“Where is the future we wanted?” In one succinct lyric, Death by Stars mulls the question at the heart of the Generation X/Y existential malaise. I have had the good fortune to attend a number of this Tacoma trio’s live performances over the past year and each time I hear their brand of psychedelic dance rock, I walk away from the venue having noticed at least one new wrinkle in the music that had previously eluded me. Death by Stars’ March 14th performance at the Mix in Georgetown was no exception.

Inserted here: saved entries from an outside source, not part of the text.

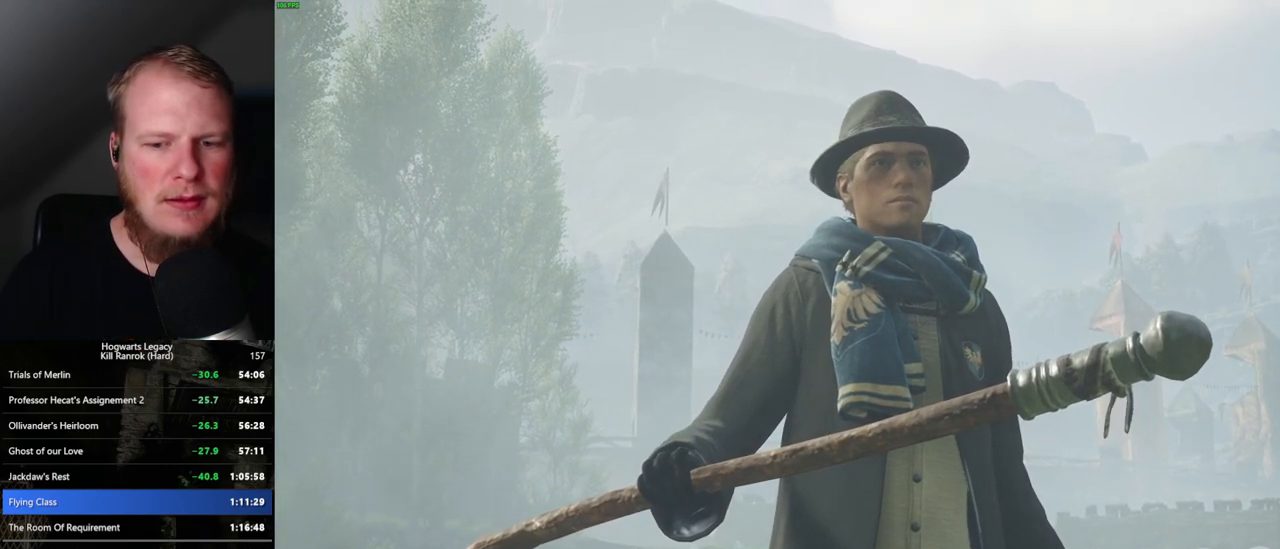
{"keys": ["q"], "mouse": [], "events": [[50, "q", "up"], [134, "q", "down"]]}
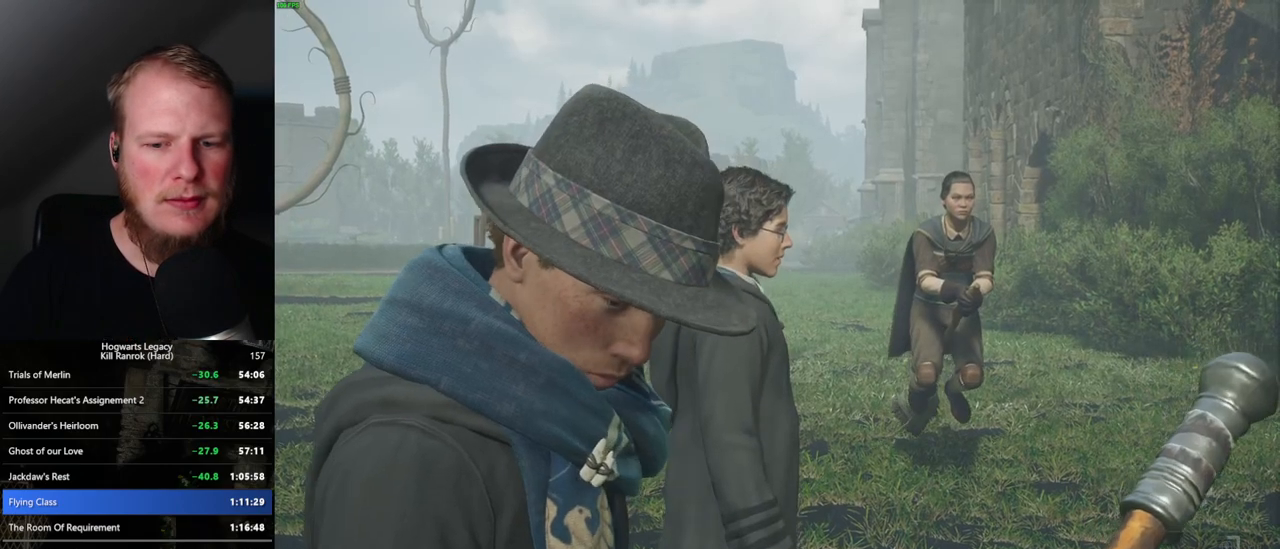
{"keys": ["q"], "mouse": [], "events": []}
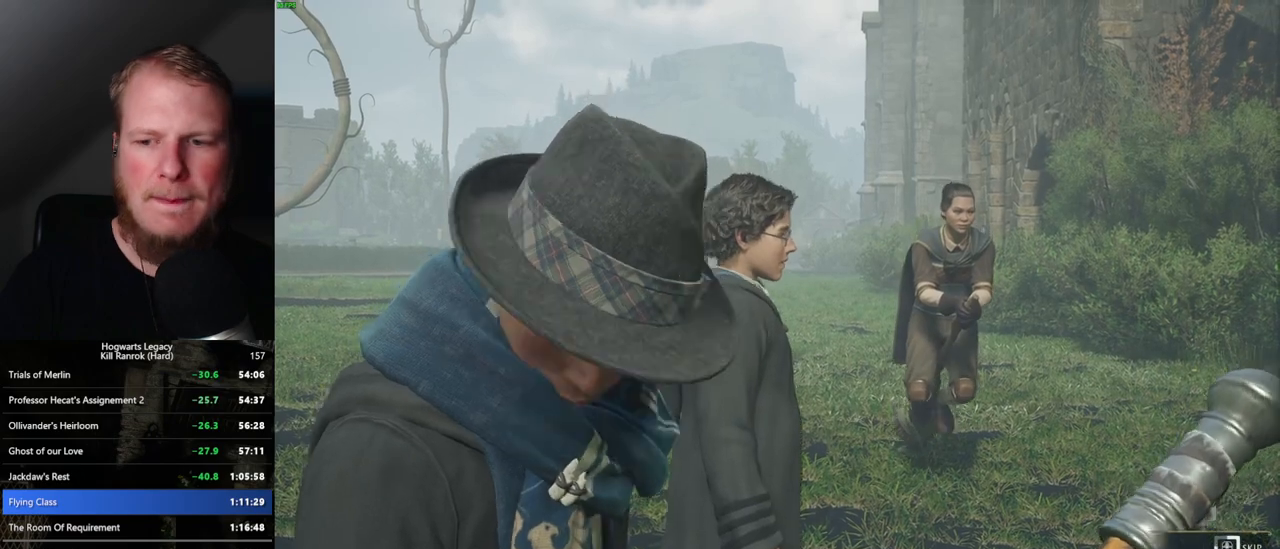
{"keys": ["q"], "mouse": [], "events": []}
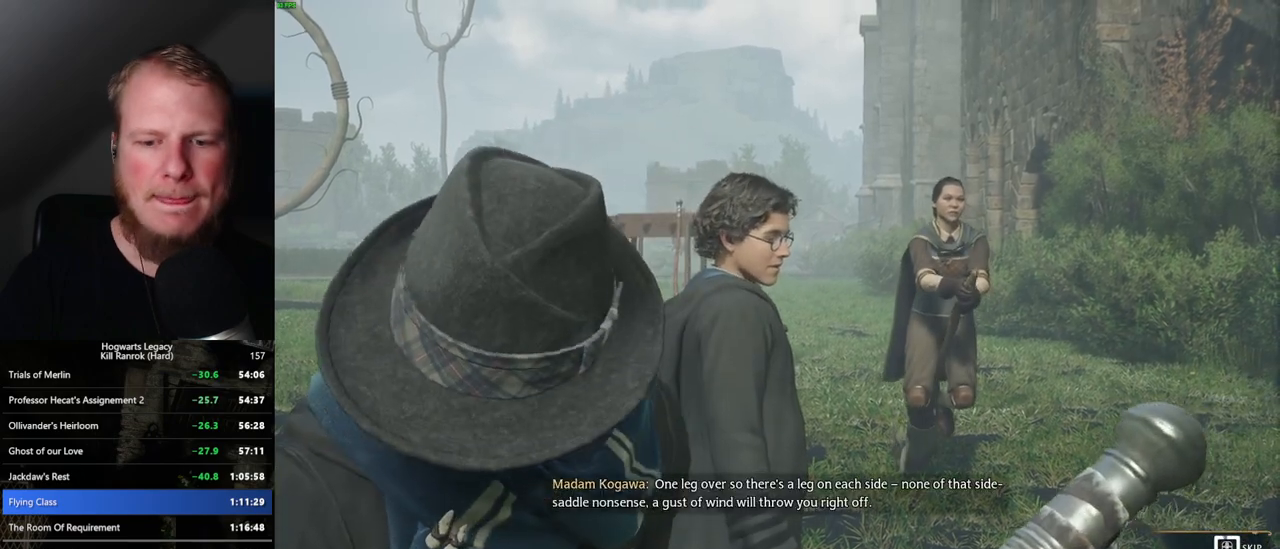
{"keys": ["q"], "mouse": [], "events": []}
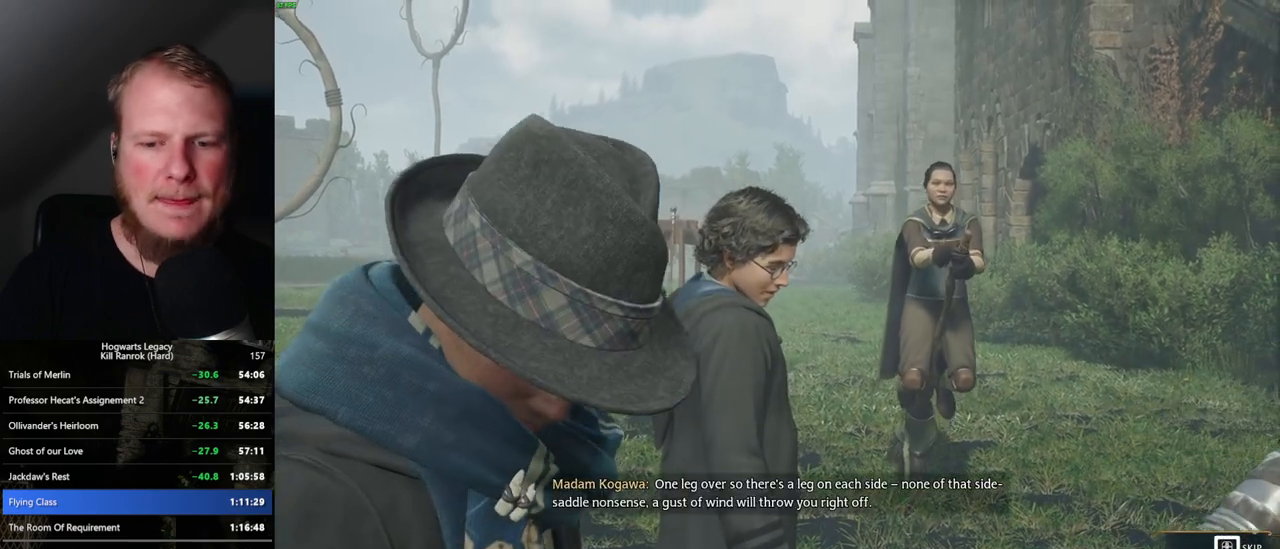
{"keys": [], "mouse": [], "events": [[434, "q", "up"]]}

Filling the headlining slot on a three band bill supported by Soft Blows and Mrs. Howl, the band, consisting of vocalist/guitarist Patrick Galactic, vocalist/keyboardist Cherry Danger, and bassist/vocalist Juan El Revelator kicked off their set with the first track from their debut EP The Future We Wanted (released in the fall of 2013 and available at www.deathbystars.com) entitled “Source”. Galactic and El Revelator actually opt to swap musical roles on this song, with the former providing the driving bass ostinato while the latter takes a textural approach to the guitar part, eschewing any sort of repetitive chord pattern and electing instead to create an ambient drone that provides a fuzzy aura for the song’s lone lyric “Separation is illusion”.
The exclusion of live drums in favor of synthesized drum loops has been gaining in popularity
among many Northwest bands in recent years. It is a mixed blessing. While some will miss the flash and spontaneity of an in-the-flesh drummer, the practical realities of playing live in venues that frequently offer less than stellar P.A. equipment serve to underscore one very real benefit of pre-recorded drum loops: volume control! It is the bedevilment of every band, regardless of musical style, to figure out a way to keep the vocals from being drowned out in a sea of drums and guitars. With Death by Stars, this is never an issue. The listener can hear and understand every last word. So the entire audience at the Mix had no trouble at all singing along with the E.P.’s standout track entitled “Arsonist”. Minimalism and nuance are again the order of the day as Galactic sets his guitar aside entirely to come off stage and into the audience, supported only by Danger’s dark, ringing C minor chord, to bring the Hamlet-esque brooding of the song’s verses to life before culminating in Death by Stars’ most memorable chorus “There ain’t no devil gonna steal my soul”. Imagine delta blues imagery mixed with Portishead grooves and you will get an idea of this song’s effect.
The band rounded out their set with some newer material not included on The Future We
Wanted. Several of these tunes saw keyboardist Cherry Danger taking on a greater share of the lead
vocal duties. Her husky, alto voice betrays something of Fiona Apple and whets the listener’s appetite for what may be in store for future Death by Stars recordings. And that is certainly a future that this listener wants.